It really depends how cheap the company as a whole is. They figure once you're in line you're going to buy something so they'd rather have the workers elsewhere doing what they deem is more productive. This is happening more and more. I worked for Bed Bath and Beyond for a few years and if checking out people in our line (if you worked as a cashier) would take longer than it took to get another worker up there, you called for backup. About a year and a half ago they changed the way that stores were graded on service and mystery shops and it was higher penalized to have less people on the floor than to have a line at the registers, so the backup calmed down a lot. Not to mention they were very cheap and typically only had 4-5 people there at a time in the evening so if you had 2 other people up there... you only had 1 other person in the store to do everything... in a 40k square foot store.

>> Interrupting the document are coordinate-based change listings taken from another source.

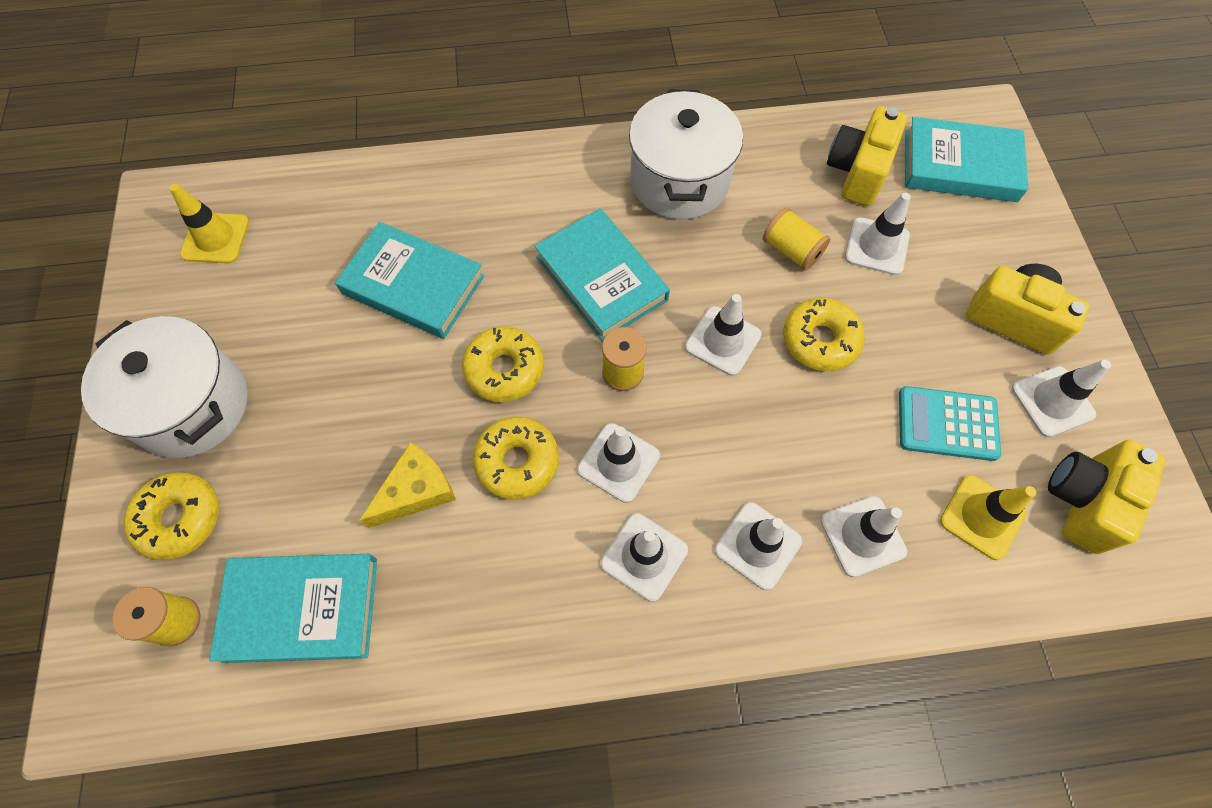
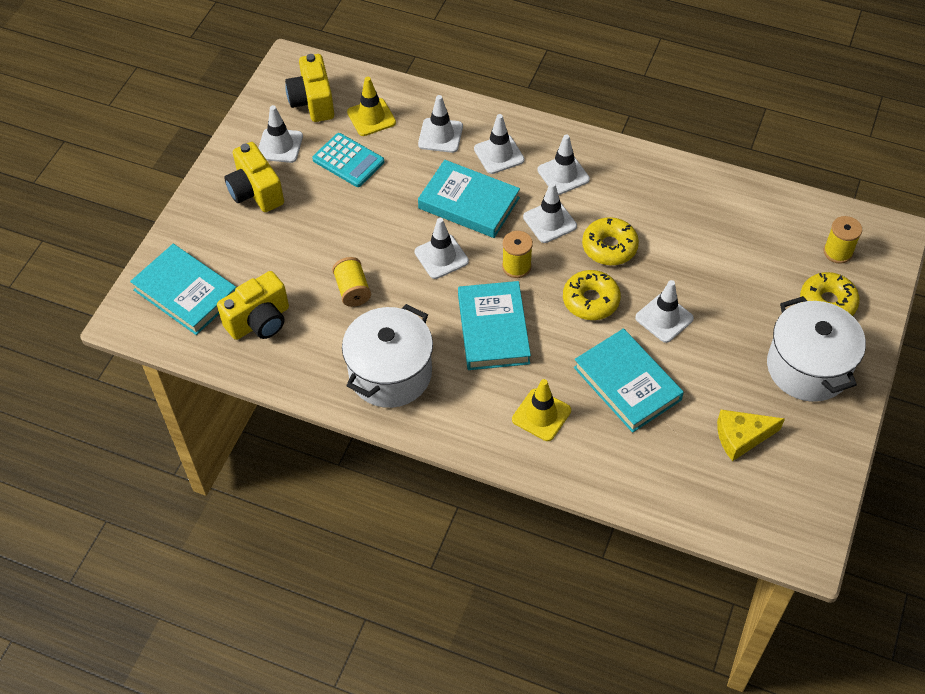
camera: 150 degrees left, 10 degrees down
(215, 238) = (766, 489): yellow traffic cone -> yellow traffic cone (541, 415)
(301, 609) = (764, 229): turquoise book -> turquoise book (469, 203)
(416, 491) = (677, 257): yellow cheese -> yellow cheese (741, 437)
(820, 340) = (381, 231): yellow donut -> none
(876, 246) = (295, 267): white traffic cone -> white traffic cone (664, 318)
(1083, 501) = (313, 102): yellow camera -> yellow camera turned 105 degrees clockwise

Not to mention stores like that love to constantly move stuff around from spot to spot so you basically can have 1 or 2 people moving a large fixture's contents to another spot.. and what was in the new spot elsewhere, etc... so you've essentially wasted 20 mins to several hours to literally move things 15 feet by the time that you've done the project, done backup, helped customers, etc.
I don't mind lines... I HATE when workers aren't willing to help and don't know their products. I'll gladly spend more time in line if the store has knowledgeable and friendly people.. unfortunately you don't find that many places.
I've worked retail since I was 16 and have done management since I was 19, 26 now. It's a crazy business.